Given a benchmark task, the workflow generally follows these steps:
- Define the metrics
- Perform bootstrapping
- Perform interpolation
- Train/Test split and Statistical Aggregation
- Virtual Best Baseline
- Evaluating Parameter Recommendation Strategies
- Visualization
Each step is explored in greater detail along with code implementation at examples/QAOA_iterative/qaoa_demo.ipynb.
In this first step, we configure the central object for the benchmark task. We define:
- The algorithm parameters being tuned
- Columns used to group problem instances
- The column containing the optimization objective
- Optimization direction (Minimization / Maximization)
Suppose we have a distribution of data based on a numerical parameter. In the case of an optimization task, a more concrete example would be to have the execution performance of an algorithm based on input values. It is often useful to understand how this distribution would look if the numerical parameters were different.
Bootstrapping is a statistical process that allows us to build distributions of the expected values of the results we are interested in for different input values.
Example: For algorithm A with an input parameter i, we have a distribution of n performances p.
$$
P=[p1,...,pn]
$$
The goal of A is to minimize p. We are interested in knowing what this performance would look like, had the algorithm been run with input j > i. Although we are not able to know in a concrete way what the minimum performance would be in that case, bootstrapping allows us to infer a distribution for the minimum performance. From that, we get the expected value and confidence interval for the minimum performance given different inputs.
When comparing different experimental runs, they often have data at different resource levels. This makes comparison difficult. Interpolation allows us to compute, for each run/method, a common comparison metric.
Example: Algorithm A and B might solve the same problem with different sets of parameters, which is a problem at first. But, the total energy spent by A could be determined by some combination of its input parameters, while the same is true for B. Interpolation allows us to compare them through the lens of this common metric.
One of the goals of the framework is to provide recommendations for the input parameters. For that, different data splits serve different purposes. The train set is used to learn the best parameter strategies, while the test set is used to verify them against unseen data.
When dealing with different problem instances, it is likely that the input parameters that work well for one instance are not optimal for another. Even if that's the case, it is useful to study how good of a performance we would get if it were possible to select the best input parameters for every unknown instance. This is what we are calling Virtual Best Baseline.
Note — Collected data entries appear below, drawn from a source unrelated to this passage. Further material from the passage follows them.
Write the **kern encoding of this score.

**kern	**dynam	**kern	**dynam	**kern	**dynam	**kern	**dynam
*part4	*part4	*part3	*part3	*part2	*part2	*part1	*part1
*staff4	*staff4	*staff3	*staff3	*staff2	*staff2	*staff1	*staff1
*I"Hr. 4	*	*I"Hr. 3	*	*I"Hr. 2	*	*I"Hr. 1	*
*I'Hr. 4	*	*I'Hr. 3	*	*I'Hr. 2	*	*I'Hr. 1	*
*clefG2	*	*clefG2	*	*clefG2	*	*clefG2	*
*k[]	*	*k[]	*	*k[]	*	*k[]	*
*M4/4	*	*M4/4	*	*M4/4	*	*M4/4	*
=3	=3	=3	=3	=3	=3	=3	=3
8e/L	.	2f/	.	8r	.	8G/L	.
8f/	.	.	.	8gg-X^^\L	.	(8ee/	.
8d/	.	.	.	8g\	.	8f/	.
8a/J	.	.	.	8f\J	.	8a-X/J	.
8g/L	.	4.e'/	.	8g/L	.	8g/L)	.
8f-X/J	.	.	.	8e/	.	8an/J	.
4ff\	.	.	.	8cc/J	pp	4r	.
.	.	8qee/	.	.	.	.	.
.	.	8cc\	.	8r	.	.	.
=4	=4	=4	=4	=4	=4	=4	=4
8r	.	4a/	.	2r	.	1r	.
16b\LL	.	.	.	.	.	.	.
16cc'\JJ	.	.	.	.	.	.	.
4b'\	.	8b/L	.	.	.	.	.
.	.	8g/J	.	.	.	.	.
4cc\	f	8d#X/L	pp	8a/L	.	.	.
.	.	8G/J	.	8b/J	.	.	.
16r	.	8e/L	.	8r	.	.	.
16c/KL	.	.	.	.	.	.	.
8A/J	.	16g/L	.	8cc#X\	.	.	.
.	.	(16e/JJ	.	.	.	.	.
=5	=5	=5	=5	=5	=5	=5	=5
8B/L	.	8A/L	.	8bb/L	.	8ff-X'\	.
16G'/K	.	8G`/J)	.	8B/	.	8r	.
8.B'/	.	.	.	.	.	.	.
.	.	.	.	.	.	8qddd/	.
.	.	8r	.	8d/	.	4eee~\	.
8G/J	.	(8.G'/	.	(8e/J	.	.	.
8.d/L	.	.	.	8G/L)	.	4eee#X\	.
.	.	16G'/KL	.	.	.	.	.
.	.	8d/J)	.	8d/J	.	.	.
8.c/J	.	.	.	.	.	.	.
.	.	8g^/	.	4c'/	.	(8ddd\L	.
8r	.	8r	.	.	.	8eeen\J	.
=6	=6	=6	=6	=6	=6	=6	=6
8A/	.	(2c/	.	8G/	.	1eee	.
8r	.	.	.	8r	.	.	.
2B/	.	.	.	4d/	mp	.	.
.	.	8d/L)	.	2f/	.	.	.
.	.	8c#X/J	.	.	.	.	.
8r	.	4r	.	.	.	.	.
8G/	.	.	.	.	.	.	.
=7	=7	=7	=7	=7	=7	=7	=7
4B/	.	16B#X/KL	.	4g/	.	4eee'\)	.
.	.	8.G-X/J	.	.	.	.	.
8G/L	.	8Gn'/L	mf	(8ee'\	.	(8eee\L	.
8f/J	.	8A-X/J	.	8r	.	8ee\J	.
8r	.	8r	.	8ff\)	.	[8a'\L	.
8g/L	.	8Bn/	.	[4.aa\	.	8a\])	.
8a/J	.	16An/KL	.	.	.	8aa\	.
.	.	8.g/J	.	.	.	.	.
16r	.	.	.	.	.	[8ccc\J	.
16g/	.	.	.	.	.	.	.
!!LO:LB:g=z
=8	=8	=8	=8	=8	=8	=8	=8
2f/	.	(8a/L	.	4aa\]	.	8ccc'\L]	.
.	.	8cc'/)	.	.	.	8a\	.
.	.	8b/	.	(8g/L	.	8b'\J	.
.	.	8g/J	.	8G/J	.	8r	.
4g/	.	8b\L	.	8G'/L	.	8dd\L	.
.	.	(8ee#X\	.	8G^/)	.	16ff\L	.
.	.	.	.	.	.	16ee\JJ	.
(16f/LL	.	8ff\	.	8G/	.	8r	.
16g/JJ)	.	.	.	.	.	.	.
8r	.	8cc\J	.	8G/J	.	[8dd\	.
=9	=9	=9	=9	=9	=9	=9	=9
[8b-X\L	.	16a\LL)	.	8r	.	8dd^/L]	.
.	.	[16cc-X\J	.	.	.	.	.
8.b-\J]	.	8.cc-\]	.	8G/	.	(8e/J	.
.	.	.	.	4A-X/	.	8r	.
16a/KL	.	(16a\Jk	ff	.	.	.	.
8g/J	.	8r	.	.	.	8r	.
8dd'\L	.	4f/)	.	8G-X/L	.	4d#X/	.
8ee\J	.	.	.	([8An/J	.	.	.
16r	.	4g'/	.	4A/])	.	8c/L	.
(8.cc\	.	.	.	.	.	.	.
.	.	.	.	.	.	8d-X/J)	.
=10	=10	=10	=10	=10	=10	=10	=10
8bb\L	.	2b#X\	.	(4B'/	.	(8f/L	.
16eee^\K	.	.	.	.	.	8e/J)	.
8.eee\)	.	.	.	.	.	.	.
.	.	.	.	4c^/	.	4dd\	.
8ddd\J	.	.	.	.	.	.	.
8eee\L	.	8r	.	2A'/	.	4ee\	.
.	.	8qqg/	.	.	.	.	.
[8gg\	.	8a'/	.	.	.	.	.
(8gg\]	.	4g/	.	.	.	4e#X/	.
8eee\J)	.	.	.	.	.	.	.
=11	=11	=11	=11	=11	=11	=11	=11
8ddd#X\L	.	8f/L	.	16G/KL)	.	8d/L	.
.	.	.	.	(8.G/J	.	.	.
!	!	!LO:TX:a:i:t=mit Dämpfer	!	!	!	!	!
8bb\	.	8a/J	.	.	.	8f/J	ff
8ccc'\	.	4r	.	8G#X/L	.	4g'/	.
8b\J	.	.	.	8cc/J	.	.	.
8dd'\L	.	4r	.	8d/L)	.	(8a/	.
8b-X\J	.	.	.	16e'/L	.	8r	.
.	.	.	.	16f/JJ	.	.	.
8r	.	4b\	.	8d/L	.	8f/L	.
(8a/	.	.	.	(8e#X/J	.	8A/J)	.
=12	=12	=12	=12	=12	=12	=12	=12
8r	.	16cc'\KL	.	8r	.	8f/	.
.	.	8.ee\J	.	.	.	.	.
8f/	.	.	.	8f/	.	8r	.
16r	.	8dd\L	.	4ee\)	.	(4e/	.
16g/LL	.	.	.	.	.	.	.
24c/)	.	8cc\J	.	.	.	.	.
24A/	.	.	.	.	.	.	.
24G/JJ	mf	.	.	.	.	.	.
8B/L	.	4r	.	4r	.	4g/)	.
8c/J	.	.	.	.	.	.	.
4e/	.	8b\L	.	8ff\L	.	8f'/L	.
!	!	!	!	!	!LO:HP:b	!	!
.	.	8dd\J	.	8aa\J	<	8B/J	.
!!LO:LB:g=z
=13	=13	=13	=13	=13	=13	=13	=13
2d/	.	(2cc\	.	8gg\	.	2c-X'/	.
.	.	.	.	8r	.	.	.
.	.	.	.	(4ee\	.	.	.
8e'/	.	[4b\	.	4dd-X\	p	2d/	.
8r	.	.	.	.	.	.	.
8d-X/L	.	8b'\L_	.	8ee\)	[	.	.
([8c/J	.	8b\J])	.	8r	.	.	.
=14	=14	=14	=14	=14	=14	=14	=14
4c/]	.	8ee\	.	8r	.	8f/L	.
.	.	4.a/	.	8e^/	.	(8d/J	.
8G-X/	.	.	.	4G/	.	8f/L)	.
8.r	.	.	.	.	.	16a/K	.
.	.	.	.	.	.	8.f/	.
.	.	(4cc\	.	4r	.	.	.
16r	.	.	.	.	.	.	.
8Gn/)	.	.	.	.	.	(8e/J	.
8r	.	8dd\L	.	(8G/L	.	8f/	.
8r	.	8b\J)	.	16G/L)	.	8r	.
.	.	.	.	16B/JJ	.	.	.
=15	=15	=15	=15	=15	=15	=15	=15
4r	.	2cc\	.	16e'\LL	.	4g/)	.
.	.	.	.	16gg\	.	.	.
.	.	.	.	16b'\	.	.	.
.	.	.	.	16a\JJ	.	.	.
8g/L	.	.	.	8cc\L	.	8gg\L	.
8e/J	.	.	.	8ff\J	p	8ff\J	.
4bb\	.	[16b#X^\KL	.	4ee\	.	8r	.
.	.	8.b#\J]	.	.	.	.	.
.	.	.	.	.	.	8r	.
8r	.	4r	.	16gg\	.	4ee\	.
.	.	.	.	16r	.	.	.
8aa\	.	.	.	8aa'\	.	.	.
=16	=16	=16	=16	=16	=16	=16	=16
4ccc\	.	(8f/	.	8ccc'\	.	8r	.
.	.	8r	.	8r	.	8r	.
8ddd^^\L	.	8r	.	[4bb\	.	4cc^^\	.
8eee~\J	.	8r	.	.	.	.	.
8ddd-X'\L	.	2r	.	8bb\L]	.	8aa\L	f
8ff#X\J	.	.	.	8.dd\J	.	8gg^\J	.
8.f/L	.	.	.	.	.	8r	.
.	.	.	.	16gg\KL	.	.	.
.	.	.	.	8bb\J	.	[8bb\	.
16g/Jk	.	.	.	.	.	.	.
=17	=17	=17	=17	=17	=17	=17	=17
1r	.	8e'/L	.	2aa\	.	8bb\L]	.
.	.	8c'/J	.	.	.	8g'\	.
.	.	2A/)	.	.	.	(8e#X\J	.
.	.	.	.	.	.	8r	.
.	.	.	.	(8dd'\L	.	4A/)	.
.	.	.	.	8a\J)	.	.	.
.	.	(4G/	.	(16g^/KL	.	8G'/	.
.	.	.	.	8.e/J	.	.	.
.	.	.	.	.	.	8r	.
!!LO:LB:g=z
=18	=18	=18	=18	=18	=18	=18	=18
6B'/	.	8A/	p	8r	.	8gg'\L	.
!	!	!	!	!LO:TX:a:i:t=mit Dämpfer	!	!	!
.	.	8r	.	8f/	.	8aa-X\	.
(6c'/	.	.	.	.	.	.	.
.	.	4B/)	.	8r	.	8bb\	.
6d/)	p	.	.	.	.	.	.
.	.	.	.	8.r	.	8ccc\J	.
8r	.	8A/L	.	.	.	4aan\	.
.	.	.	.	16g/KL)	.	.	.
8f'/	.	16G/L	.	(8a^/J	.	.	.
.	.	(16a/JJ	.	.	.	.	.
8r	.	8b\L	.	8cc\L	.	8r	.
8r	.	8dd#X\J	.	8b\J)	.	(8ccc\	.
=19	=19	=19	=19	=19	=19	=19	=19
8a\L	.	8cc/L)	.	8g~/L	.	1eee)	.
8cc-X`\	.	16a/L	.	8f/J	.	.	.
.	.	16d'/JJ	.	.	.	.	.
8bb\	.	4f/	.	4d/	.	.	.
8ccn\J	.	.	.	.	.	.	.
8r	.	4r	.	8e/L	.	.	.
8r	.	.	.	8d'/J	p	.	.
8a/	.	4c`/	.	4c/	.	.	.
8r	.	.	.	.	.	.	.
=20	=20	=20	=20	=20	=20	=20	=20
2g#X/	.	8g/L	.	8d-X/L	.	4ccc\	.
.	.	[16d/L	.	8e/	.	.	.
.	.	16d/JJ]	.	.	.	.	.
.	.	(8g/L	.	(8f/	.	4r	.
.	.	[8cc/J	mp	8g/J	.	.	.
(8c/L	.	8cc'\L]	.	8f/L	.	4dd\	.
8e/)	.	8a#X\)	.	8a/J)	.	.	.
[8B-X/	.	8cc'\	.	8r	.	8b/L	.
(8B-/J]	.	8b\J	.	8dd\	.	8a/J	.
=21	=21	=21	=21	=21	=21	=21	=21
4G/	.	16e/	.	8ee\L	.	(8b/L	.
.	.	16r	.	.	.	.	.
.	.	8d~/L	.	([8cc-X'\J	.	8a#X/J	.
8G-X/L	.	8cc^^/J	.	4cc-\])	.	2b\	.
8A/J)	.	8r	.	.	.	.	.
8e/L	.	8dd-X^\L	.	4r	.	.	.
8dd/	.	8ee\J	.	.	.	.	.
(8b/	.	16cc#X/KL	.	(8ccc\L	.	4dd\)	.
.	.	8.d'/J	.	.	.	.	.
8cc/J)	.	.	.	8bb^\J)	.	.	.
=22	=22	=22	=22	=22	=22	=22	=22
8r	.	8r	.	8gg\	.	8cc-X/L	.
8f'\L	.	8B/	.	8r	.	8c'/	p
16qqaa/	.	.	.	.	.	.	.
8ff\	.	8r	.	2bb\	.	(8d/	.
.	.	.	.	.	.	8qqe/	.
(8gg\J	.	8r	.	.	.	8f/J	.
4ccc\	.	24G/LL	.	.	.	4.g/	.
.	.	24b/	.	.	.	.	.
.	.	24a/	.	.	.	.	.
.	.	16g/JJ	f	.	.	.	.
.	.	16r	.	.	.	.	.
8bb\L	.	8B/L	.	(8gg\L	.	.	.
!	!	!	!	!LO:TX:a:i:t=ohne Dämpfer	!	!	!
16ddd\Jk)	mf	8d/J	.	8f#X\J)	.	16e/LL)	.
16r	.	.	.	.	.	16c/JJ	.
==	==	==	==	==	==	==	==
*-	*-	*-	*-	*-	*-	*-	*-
It gives us an upper bound that generates insights into how good the current performance is, even though the Virtual Best Baseline itself is unachievable.
After having devised parameter recommendations from the training set, we need a way to evaluate how well these recommended strategies perform on new instances (test set). For this, the framework applies two different strategies:
- We can aggregate statistics across all training instances to learn a parameter recipe. We refer to this as the Aggregate-then-Recommend projection strategy.
- It is also possible to look at what parameters work best for each instance individually. After this, we can average those recommendations.
The framework's results can be visualized, mainly, through two lenses:
- We can look at how our defined metric of interest compares against the defined resource. Here we can compare the Virtual Best, the Projection from the Training Set, and the Performance from the Training Set. Essentially, this tells us how close we can expect to be from the Virtual Best when new problem instances come in.
- We can look at how we should distribute our input parameters for different resource amounts. Getting back to the previous energy example, if we have a given amount we are willing to spend, this can be achieved via different combinations of inputs. This analysis tells us what inputs to pick in order to achieve the performance metrics computed by the framework.